California-based Cerebras Systems has unveiled the Wafer Scale Engine (WSE-3), its latest artificial intelligence (AI) chip with a whopping four trillion transistors. It delivers twice the performance of its predecessor, the Cerebras WSE-2, which previously held the record for the fastest chip. Systems made using the WSE-3 will be able to fine-tune models with 70 billion parameters in just one day, a press release said.
AI models like GPT have taken the world by storm with their immense capabilities. However, tech companies know that AI models are still in their infancy and need further development to disrupt the market.

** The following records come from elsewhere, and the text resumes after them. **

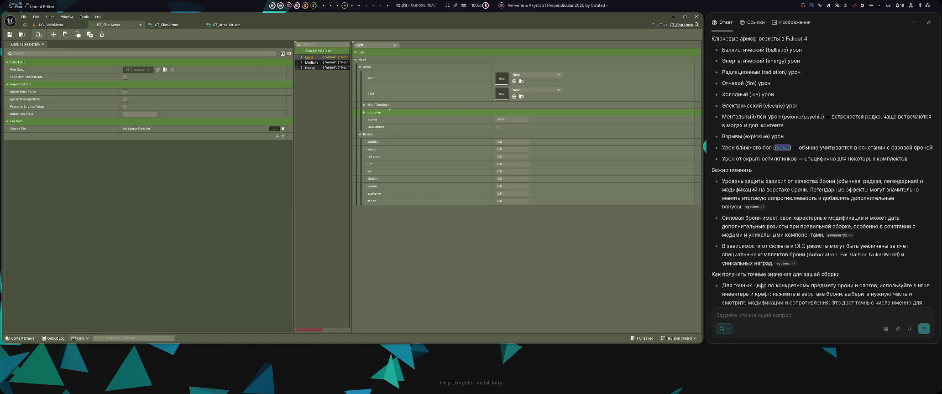
{"action": "left_click", "coordinate": [230, 25]}
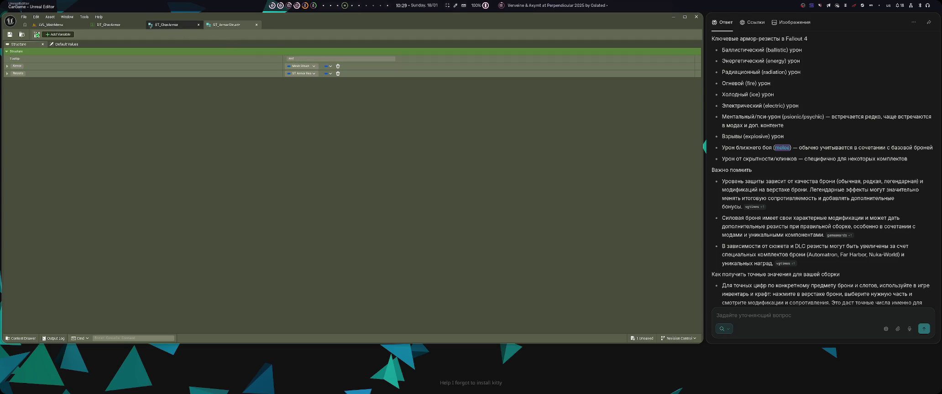
{"action": "left_click", "coordinate": [109, 25]}
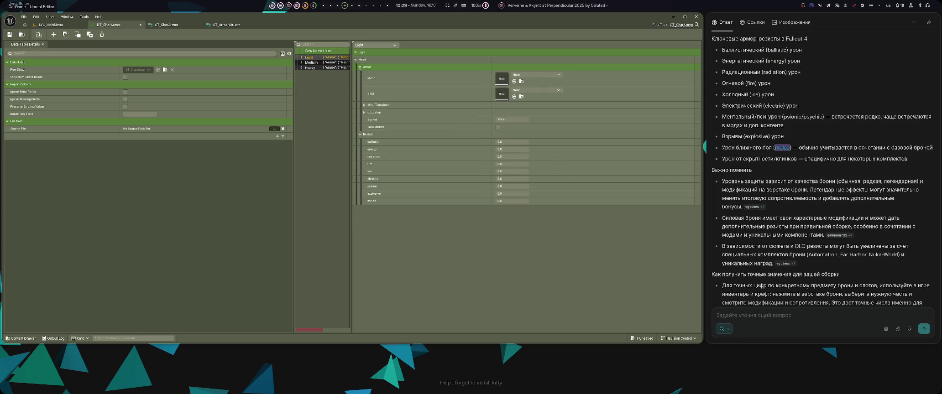
- Expand and collapse CC_Setup, then save all unsaved assets
{"action": "left_click", "coordinate": [364, 112]}
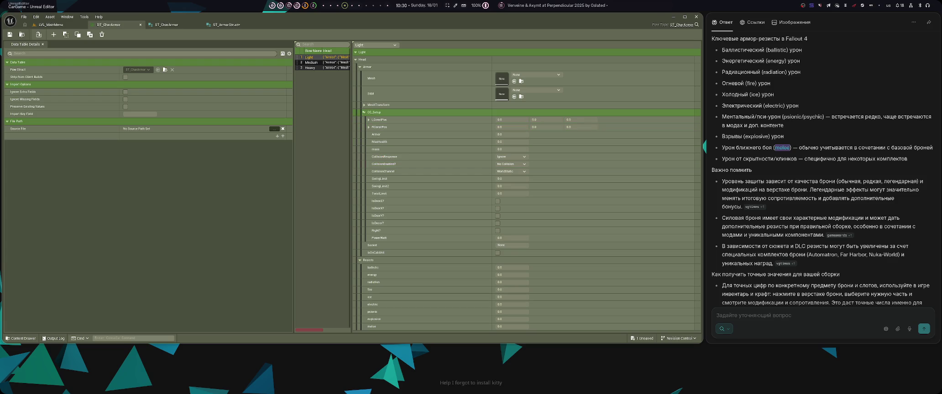
{"action": "left_click", "coordinate": [363, 112]}
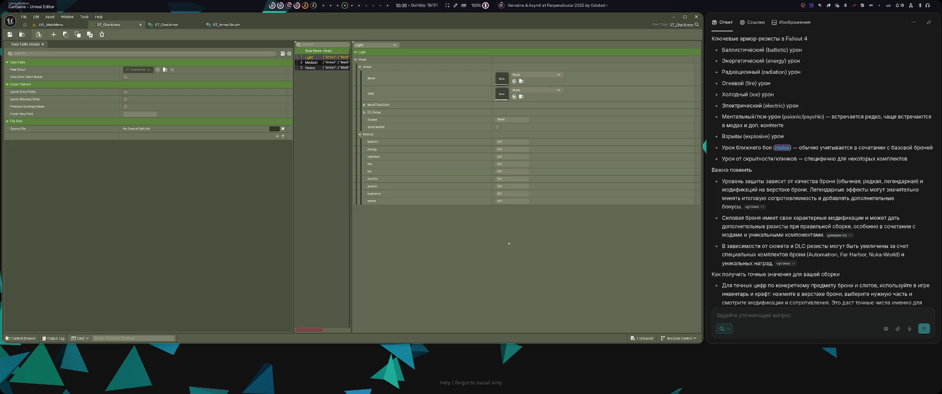
{"action": "key", "text": "ctrl+shift+s"}
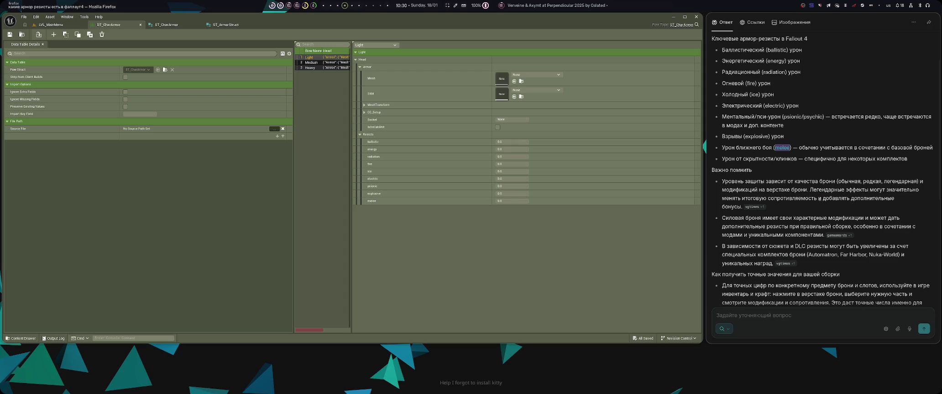
- Read the gemini-3-pro answer on armor struct resistances, then return to ST_ArmorStruct
{"action": "scroll", "coordinate": [866, 208], "scroll_direction": "down", "scroll_amount": 5}
{"action": "key", "text": "ctrl+Tab"}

To do this, AI models need to be trained on larger data sets that will require even bigger infrastructure. Chip maker Nvidia has risen to heights thanks to the demand for newer, bigger, and more powerful chips. Its commercially available offering, H200, is used to train AI models and has 80 billion transistors. Still, with the WSE-3, Cerebras aims to top the performance by 57-fold.
Specifications of the CS-3
The WSE-3 uses the 5 nm architecture and is designed to deliver 900,000 cores optimized for AI data processing when used in the CS-3, the company’s AI supercomputer. The supercomputer has a 44GB on-chip SRAM. It can store 24 trillion parameters in a single logical memory space without partitioning or refractoring them. This is intended to “dramatically simplify” the training workflow and improve productivity of the developer, the press release said.
The external memory on the CS-3 can be scaled up from 1.5 terabytes to 1.2 petabytes, depending on the requirement of the AI model being trained. This is done to train models ten times bigger than GPT-4 or Gemini. The company claims that training a one trillion parameter model on the CS-3 is as simple as training a one billion parameter model on GPU chips.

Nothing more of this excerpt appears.